The company sells about a third of its coatings to big box retailers like Home Depot (NYSE:HD), while the remainder of sales are made through company-owned stores, distributors and wholesalers. Global growth and a recovering US housing market, combined with the Akzo deal have fueled the momentum and earnings growth in recent times.

Over the past few years, the company has shifted its focus to gradually become a pure coating player, getting rid of the chemical business while shrinking the glass operations. The company made numerous deals on top of the Akzo deal over the past decade, having a great integration track record.

Final Takeaway

PPG has undergone a transformation over the past decade, acquiring many coatings businesses to become a more pure player. In the meantime, PPG has been able to boost total revenues by roughly two-thirds, with earnings growing in line. Earnings per share saw an additional boost as the company retired about a fifth of its shares outstanding over this time period, despite a string of acquisitions.

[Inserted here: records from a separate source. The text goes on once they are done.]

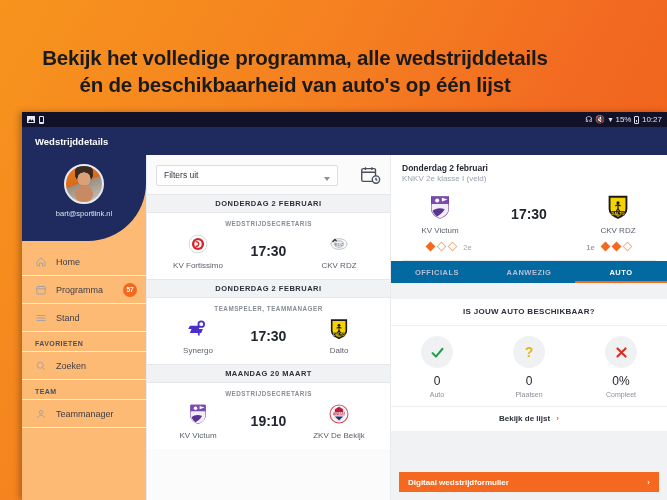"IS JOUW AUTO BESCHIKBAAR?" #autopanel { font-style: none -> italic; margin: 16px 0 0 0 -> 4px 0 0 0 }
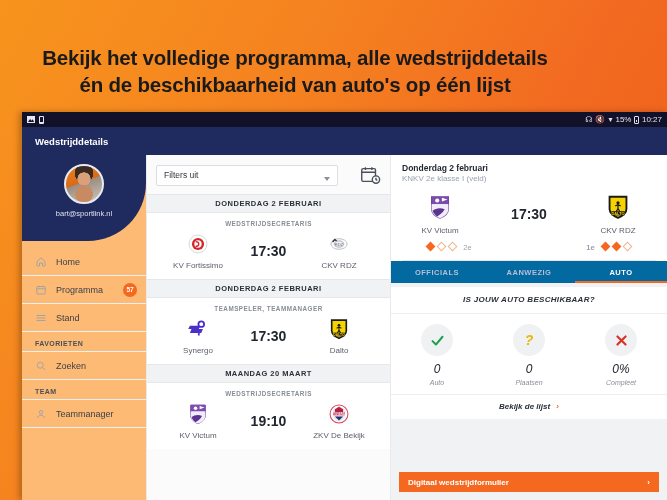"19:10" div.mtime { text: 19:10 -> 19:20 }
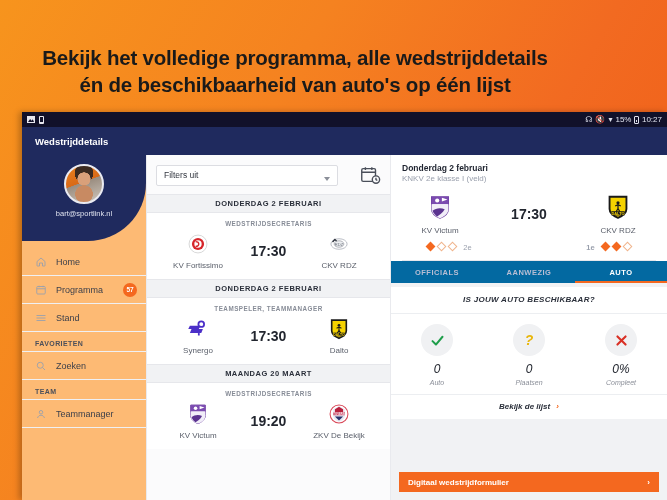"ZKV De Bekijk" div.tname { text: Bekijk -> Tovers }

All of this, while maintaining a solid balance sheet, has pleased investors. Shares traded around $60-$80 before the recession, to fall to lows of $30 in 2009 during the financial turmoil. Ever since, shares have seen a big rally to current levels in their low $200s.

It has been roughly one and half year ago when I last checked out the prospects for PPG. Back in December of 2012, when PPG acquired the AkzoNobel's business, I concluded that the deal was great but that the valuation was too steep for me. Unfortunately, shares have risen another 50% ever since on the back of the great deal, share repurchases and solid operating performance.

Today, I come to the same conclusion, with shares trading at rich valuations in a good moment in the business cycle. While the focused premium coating player warrants a premium valuation and the underlying strategy is sound, PPG remains cyclical. These high multiples are too steep for me during the good times in the cycle.

I remain on the sidelines.

Disclosure: The author has no positions in any stocks mentioned, and no plans to initiate any positions within the next 72 hours. The author wrote this article themselves, and it expresses their own opinions. The author is not receiving compensation for it (other than from Seeking Alpha). The author has no business relationship with any company whose stock is mentioned in this article.